Detecting Race Conditions in Parallel Programs that Use Semaphores

TL;DR

This paper investigates the computational complexity of detecting race conditions in semaphore-based parallel programs, proving NP-completeness for two semaphores and providing efficient algorithms for the single semaphore case.

Contribution

It establishes NP-completeness for race detection with two semaphores and introduces two efficient algorithms for race detection when only one semaphore is used.

Findings

NP-complete to detect race conditions with two semaphores

O(n) algorithm for race detection between two operations

O(np log n) algorithm providing a compact race detection representation

Abstract

We address the problem of detecting race conditions in programs that use semaphores for synchronization.

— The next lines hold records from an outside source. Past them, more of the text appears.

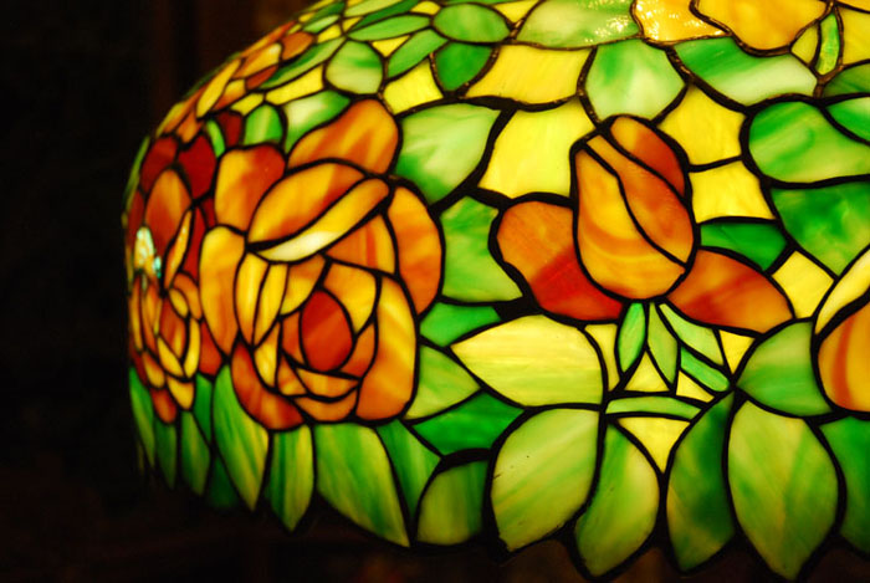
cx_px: 435
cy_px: 292
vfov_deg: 25.8
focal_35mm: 52
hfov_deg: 37.8
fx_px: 1271
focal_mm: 35
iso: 1000
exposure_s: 1/40
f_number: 4.2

Netzer and Miller showed that it is NP-complete to detect race conditions in programs that use many semaphores. We show in this paper that it remains NP-complete even if only two semaphores are used in the parallel programs. For the tractable case, i.e., using only one semaphore, we give two algorithms for detecting race conditions from the trace of executing a parallel program on p processors, where n semaphore operations are executed. The first algorithm determines in O(n) time whether a race condition exists between any two given operations. The second algorithm runs in O(np log n) time and outputs a compact representation from which one can determine in O(1) time whether a race condition exists between any two given operations. The second algorithm is near-optimal in that the running time is only O(log n) times the time required simply to write down the output.